┌──
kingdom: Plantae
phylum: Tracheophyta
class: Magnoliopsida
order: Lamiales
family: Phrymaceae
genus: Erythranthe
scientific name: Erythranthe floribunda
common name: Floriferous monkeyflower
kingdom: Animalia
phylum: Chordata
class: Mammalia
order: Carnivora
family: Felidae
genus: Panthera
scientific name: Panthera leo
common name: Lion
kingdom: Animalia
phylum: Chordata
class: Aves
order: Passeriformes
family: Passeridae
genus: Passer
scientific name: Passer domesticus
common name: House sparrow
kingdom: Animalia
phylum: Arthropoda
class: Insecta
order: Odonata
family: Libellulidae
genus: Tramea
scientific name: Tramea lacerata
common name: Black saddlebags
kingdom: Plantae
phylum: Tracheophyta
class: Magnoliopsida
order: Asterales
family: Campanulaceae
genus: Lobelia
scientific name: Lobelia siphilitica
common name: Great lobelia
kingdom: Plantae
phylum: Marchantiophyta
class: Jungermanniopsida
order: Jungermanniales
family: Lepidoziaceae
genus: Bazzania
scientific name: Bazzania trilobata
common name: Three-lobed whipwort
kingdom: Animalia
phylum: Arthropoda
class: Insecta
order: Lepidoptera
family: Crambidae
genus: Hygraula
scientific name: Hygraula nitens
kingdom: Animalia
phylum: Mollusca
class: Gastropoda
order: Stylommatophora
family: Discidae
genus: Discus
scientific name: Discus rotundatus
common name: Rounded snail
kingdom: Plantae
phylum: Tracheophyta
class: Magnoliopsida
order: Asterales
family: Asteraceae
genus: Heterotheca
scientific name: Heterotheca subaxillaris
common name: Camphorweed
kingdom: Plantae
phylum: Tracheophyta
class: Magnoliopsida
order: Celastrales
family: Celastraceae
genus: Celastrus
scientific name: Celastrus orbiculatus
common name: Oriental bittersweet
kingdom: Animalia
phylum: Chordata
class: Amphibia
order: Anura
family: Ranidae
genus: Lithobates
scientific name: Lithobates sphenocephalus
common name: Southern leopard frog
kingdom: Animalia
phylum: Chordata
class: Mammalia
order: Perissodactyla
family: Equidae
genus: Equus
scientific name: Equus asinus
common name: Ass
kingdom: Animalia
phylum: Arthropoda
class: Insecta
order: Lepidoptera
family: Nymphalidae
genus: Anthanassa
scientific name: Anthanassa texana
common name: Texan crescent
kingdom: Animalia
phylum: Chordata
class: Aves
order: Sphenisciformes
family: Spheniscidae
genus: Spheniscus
└──
Write out the lines of all the records again, replacing "common name" with "vernacular name" wherever it appears and leaving everything else unchanged.

kingdom: Plantae
phylum: Tracheophyta
class: Magnoliopsida
order: Lamiales
family: Phrymaceae
genus: Erythranthe
scientific name: Erythranthe floribunda
vernacular name: Floriferous monkeyflower
kingdom: Animalia
phylum: Chordata
class: Mammalia
order: Carnivora
family: Felidae
genus: Panthera
scientific name: Panthera leo
vernacular name: Lion
kingdom: Animalia
phylum: Chordata
class: Aves
order: Passeriformes
family: Passeridae
genus: Passer
scientific name: Passer domesticus
vernacular name: House sparrow
kingdom: Animalia
phylum: Arthropoda
class: Insecta
order: Odonata
family: Libellulidae
genus: Tramea
scientific name: Tramea lacerata
vernacular name: Black saddlebags
kingdom: Plantae
phylum: Tracheophyta
class: Magnoliopsida
order: Asterales
family: Campanulaceae
genus: Lobelia
scientific name: Lobelia siphilitica
vernacular name: Great lobelia
kingdom: Plantae
phylum: Marchantiophyta
class: Jungermanniopsida
order: Jungermanniales
family: Lepidoziaceae
genus: Bazzania
scientific name: Bazzania trilobata
vernacular name: Three-lobed whipwort
kingdom: Animalia
phylum: Arthropoda
class: Insecta
order: Lepidoptera
family: Crambidae
genus: Hygraula
scientific name: Hygraula nitens
kingdom: Animalia
phylum: Mollusca
class: Gastropoda
order: Stylommatophora
family: Discidae
genus: Discus
scientific name: Discus rotundatus
vernacular name: Rounded snail
kingdom: Plantae
phylum: Tracheophyta
class: Magnoliopsida
order: Asterales
family: Asteraceae
genus: Heterotheca
scientific name: Heterotheca subaxillaris
vernacular name: Camphorweed
kingdom: Plantae
phylum: Tracheophyta
class: Magnoliopsida
order: Celastrales
family: Celastraceae
genus: Celastrus
scientific name: Celastrus orbiculatus
vernacular name: Oriental bittersweet
kingdom: Animalia
phylum: Chordata
class: Amphibia
order: Anura
family: Ranidae
genus: Lithobates
scientific name: Lithobates sphenocephalus
vernacular name: Southern leopard frog
kingdom: Animalia
phylum: Chordata
class: Mammalia
order: Perissodactyla
family: Equidae
genus: Equus
scientific name: Equus asinus
vernacular name: Ass
kingdom: Animalia
phylum: Arthropoda
class: Insecta
order: Lepidoptera
family: Nymphalidae
genus: Anthanassa
scientific name: Anthanassa texana
vernacular name: Texan crescent
kingdom: Animalia
phylum: Chordata
class: Aves
order: Sphenisciformes
family: Spheniscidae
genus: Spheniscus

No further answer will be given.